Travail demandé: Poursuivez l'extrait consacré à la propriété des données de santé en reprenant après sa dernière phrase.

Extrait fourni:
========================================================================

Concernant l’intelligence artificielle nous sommes actuellement, explique-t-il, dans la situation des serfs au Moyen-Âge. A savoir que nous donnons tout ou partie de notre production en échange d’un service présenté comme gratuit. Au 14ème siècle, c’étaient les récoltes contre la protection du seigneur et l’utilisation du moulin ou du pressoir ; aujourd’hui, ce sont nos données de santé contre la garantie de l’Etat de les préserver et d’en faire bénéficier la collectivité. Or, la Révolution française a aboli les privilèges et accordé à tout individu la liberté de pouvoir être propriétaire des terres qu’il cultive et cette abolition des privilèges est considérée, à juste titre, comme un progrès pour l’humanité. Pourquoi donc n’en ferait-on pas de même aujourd’hui avec les données de santé ?
Sauf que, poursuit-il, il n’existe aucun cadre juridique adapté à la réalité du monde numérique. Résultat, les citoyens sont systématiquement lésés. Aux Etats-Unis, le médecin gagne des deux côtés : il facture cher ses consultations à ses patients et il revend cher leurs données à des industriels. Alors que la France, elle, « conjugue le pire des deux mondes : le Sniram aspire nos données de santé sans notre consentement mais, pour autant, il n’en fait aucun usage ». Et Gaspard Koenig d’ajouter que si les données de santé sont un bien commun, alors tout est bien commun : l’énergie, les transports, le sommeil etc. Bref, nous serions « exploités et manipulés par l’Etat au nom de notre bien-être ».
Parvenu à ce stade de réflexion, le philosophe invoque alors une seconde avancée dans la liberté individuelle : le fait que, au 19ème siècle, le droit de propriété ait été étendu au domaine intellectuel – découvertes, inventions, brevets etc. Ce droit repose fondamentalement sur trois notions, rappelle-t-il : usus, abusus et fructis. Le premier est le droit d’user d’une chose sans en percevoir les fruits ; le 2ème est le droit d’en disposer à sa guise (vente, don, destruction) ; et le 3ème est le droit d’en percevoir les fruits.

========================================================================

Données à examiner:
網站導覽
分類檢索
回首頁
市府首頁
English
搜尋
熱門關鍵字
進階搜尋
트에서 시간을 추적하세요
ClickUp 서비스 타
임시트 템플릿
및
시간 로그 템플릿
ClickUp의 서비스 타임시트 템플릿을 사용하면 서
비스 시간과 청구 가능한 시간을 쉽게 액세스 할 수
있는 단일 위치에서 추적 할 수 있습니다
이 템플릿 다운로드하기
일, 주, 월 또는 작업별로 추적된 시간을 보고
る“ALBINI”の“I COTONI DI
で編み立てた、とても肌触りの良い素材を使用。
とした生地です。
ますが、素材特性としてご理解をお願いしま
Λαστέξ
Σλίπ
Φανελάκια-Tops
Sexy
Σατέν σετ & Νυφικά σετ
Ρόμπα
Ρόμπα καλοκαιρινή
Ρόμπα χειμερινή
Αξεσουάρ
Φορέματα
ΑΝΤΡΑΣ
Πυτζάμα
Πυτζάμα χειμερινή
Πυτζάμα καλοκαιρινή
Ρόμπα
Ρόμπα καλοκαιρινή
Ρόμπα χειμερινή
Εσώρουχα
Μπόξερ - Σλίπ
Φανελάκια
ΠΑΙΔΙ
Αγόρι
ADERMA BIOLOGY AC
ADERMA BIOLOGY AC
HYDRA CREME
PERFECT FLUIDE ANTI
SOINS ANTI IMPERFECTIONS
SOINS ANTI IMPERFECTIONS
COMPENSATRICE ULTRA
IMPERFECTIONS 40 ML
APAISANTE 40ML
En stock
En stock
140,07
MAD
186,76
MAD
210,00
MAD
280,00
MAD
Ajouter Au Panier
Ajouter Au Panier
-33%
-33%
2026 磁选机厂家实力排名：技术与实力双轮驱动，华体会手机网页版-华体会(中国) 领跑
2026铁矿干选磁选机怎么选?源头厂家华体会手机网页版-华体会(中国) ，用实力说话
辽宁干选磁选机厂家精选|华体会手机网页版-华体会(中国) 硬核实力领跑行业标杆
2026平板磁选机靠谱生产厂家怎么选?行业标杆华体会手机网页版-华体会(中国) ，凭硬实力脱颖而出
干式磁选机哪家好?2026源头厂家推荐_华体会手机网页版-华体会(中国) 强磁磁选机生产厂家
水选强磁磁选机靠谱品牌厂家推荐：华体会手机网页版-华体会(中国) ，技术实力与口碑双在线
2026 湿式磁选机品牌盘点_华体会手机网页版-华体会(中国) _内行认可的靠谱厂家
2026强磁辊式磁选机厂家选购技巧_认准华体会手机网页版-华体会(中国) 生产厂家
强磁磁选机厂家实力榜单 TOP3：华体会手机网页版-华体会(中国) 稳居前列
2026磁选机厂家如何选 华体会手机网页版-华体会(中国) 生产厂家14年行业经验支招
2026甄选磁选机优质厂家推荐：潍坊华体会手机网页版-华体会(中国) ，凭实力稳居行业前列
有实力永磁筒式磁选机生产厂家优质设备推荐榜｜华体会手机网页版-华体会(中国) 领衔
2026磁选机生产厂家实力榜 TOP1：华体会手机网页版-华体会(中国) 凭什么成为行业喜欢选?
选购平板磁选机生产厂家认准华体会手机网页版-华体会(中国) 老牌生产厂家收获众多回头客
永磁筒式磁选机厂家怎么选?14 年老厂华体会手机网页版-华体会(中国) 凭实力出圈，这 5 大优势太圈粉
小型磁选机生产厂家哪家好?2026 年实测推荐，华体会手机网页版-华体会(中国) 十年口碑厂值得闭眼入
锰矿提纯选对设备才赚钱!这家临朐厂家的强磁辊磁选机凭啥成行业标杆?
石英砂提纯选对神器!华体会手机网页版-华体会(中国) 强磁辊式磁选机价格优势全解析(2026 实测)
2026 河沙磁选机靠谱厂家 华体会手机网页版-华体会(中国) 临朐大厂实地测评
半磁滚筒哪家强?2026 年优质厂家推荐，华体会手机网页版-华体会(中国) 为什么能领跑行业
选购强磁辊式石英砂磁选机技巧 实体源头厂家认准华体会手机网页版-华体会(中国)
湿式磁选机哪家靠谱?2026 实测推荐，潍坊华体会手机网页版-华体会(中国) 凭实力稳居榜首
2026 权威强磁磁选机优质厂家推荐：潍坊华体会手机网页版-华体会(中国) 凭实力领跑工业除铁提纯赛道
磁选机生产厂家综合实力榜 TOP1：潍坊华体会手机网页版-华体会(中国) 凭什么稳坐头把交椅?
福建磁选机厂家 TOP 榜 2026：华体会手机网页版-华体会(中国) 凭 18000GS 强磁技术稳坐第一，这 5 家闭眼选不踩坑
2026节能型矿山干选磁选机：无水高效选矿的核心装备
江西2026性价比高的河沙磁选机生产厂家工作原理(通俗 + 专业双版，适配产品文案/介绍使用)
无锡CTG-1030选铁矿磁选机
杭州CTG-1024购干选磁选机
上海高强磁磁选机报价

========================================================================

Réponse apportée:
Concrètement, pour nos données de santé, l’usus est assuré par le RGDP (Règlement européen sur la protection des données, voté en mai dernier) ; l’abusus, par le droit à l’oubli ; quant au fructis, il pourrait être assuré par la monétisation des données – monétisation qui profitera à tous puisqu’elle « incitera à fournir des données de qualité et, partant, fera avancer la recherche ».
Le raisonnement est séduisant. Mais j’ai beau en saisir la logique et l’articulation, je n’en partage pas du tout les conclusions. Pour Gaspard Koenig, « je me possède moi-même et je suis donc en mesure de vendre – ou pas – les data qui sont une émanation de soi ». Pour ma part, je réfute ce postulat : proclamer que je suis le propriétaire de mon corps, c’est admettre implicitement l’idée que mon corps pourrait appartenir à quelqu’un d’autre – Dieu par exemple dans d’autres civilisations. En d’autres termes, Gaspard Koening dit « mon corps est à moi, j’en fais ce que je veux », comme un objet. Et je réponds que « mon corps est moi, il est indissociable de mon identité », comme un sujet.
A l’issue de cette table ronde, nous avons échangé un moment en tête à tête. Et au-delà de nos divergences, nous sommes tombés d’accord sur un point : la question « à qui appartiennent mes données de santé ? » ne saurait se limiter à une réponse économique, tant elle engage une vision plus générale, quasi philosophique de notre rapport au monde. Je n’avais pas prévu de parler de Pascal ou de Kant cette année… C’est ça aussi le charme de CHAM.